Narcissa brings a hand to her mouth, horror and guilt twisting her features.
"She was my older sister, and I loved her. When her letter didn't come... I begged Father to not abandon her. He used her as a way to ensure my compliance after this. I had to be the perfect heir, or she would suffer the consequences."
He pauses. Licks his lips.
"That's how he convinced you to take the Mark," realises Narcissa softly. "You said you didn't have the stomach for all this violence, I thought— never mind that. What happened, Lucius?"
"I did everything I was told," says Lucius, his voice distant, as if he didn't hear her. "I let that filthy man into our home, funded his cause, hosted his parties. I swayed dozens of Hogwarts graduates to his ranks, even reached out to my contacts in Durmstrang and Beauxbatons, and established a Death Eater network on the continent. Father asked me to be of use to the cause, and I did that and more."
"Lucius," presses his wife. Hadrian's... uncle returns to reality in slow increments.
"At the last gala, the one Bellatrix asked us to organise to celebrate her birthday. Someone broke into the wards," he says matter-of-factly.
"Who?" urges Narcissa, her eyes dark. She looks more like Bellatrix than she ever did, thinks Hadrian, then shakes his head. No. She looks like Sirius after he caught Wormtail. Wild, mad, and promising vengeance.
"I don't know. But Cordelia... she was. She—" He can't bring himself to say it. "Whoever did it... they destroyed my sister, Narcissa, you must understand. She survived long enough to give me Hadrian, but she didn't make it a day longer. She died in my arms."
Narcissa embraces him.
"She couldn't be healed?"
Lucius shudders. "The curse placed on her didn't allow it. It was... my sister was butchered. I had to treat her the muggle way." He shudders. "I couldn't do anything."

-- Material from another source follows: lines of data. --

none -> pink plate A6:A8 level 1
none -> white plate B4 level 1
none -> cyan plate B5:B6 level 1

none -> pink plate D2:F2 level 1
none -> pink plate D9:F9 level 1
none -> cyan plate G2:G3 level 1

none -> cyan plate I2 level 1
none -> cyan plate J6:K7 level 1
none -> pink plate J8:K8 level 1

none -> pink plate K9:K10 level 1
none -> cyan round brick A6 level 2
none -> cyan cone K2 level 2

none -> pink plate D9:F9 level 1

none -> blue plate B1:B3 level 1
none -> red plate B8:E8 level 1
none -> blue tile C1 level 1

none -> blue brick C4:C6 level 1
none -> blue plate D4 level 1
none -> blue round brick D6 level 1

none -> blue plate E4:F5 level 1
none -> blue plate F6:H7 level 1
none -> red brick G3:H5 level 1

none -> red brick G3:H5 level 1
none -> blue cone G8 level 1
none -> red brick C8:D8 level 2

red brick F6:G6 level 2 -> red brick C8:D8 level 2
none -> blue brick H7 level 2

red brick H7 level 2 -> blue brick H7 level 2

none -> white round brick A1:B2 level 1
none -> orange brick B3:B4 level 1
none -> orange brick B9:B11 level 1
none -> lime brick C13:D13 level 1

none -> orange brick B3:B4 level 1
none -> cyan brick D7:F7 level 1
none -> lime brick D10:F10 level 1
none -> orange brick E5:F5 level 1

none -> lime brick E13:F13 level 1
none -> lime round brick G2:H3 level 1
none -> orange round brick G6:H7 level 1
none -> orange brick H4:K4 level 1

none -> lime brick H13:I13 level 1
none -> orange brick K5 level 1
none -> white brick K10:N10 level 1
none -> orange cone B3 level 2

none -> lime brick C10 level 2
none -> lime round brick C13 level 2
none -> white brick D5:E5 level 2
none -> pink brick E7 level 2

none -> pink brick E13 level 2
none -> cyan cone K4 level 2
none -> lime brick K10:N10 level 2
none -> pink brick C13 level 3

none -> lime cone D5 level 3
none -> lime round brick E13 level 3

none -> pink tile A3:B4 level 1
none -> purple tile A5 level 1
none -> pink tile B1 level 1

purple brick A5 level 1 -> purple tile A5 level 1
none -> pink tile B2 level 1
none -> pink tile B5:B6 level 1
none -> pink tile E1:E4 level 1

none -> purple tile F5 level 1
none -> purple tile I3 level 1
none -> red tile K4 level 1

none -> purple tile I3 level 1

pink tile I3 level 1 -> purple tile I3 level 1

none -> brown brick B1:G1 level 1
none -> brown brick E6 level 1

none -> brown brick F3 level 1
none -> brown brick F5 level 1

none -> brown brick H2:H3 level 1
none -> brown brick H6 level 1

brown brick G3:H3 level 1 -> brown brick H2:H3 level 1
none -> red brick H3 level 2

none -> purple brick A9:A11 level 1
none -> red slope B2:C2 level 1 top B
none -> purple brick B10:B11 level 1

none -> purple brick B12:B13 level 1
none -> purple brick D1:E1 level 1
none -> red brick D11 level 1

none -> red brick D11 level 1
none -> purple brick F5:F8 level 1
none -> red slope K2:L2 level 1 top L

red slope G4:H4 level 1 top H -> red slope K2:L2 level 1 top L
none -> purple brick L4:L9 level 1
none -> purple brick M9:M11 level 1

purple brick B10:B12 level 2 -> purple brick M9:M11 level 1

This must be an alternate universe, thinks Hadrian faintly. It can't be anything else. Or did this happen in Harry Potter's world, and Lucius Malfoy, without a memento of his sister to remember her by, had hardened his heart and convinced himself that Cordelia hadn't existed? There would have been a sign if that was the case, surely.
This thought only distracts him for so long. Then the truth sits bitter at the crux of his chest. He is an orphan twice over. His mother suffered a whole life of abuse before dying in childbirth. His biological father, monster that he is, is a dead man walking.
His existence must be cursed. There is no other explanation.
A window cracks, then it explodes. Then another. Above him, the ceiling cracks. He sways.
"Hadrian?" exclaims Lucius in confusion before rushing to him, his cane pointing at the windows and materialising a shield while Narcissa casts a mending charm on the damage Hadrian has done.
A whimper sounds out. Ah, thinks Hadrian. The noise must have awoken the baby. Draco. His cousin, not his brother. Or maybe both? Lucius always treated him like a son. Maybe this doesn't change everything, he thinks as his father-uncle holds him in his arms and wipes the tears from his eyes, whispering assurances to him as he does.
A year later, a girl named Rose Potter — huh, he hadn't expected that — is proffered as having triumphed over the Dark Lord who killed her parents. Lucius cries of relief when he finds out, his adopted son as only witness. Hadrian swears he'll rend Voldemort's bones from his body and make a throne out of them for his father to sit on. He wishes he could kill Abraxas Malfoy too, but Narcissa is seemingly taking care of that. Hadrian and her have an understanding now. They'll protect Lucius and Draco at all costs.
And the man who hurt Cordelia Malfoy will pay.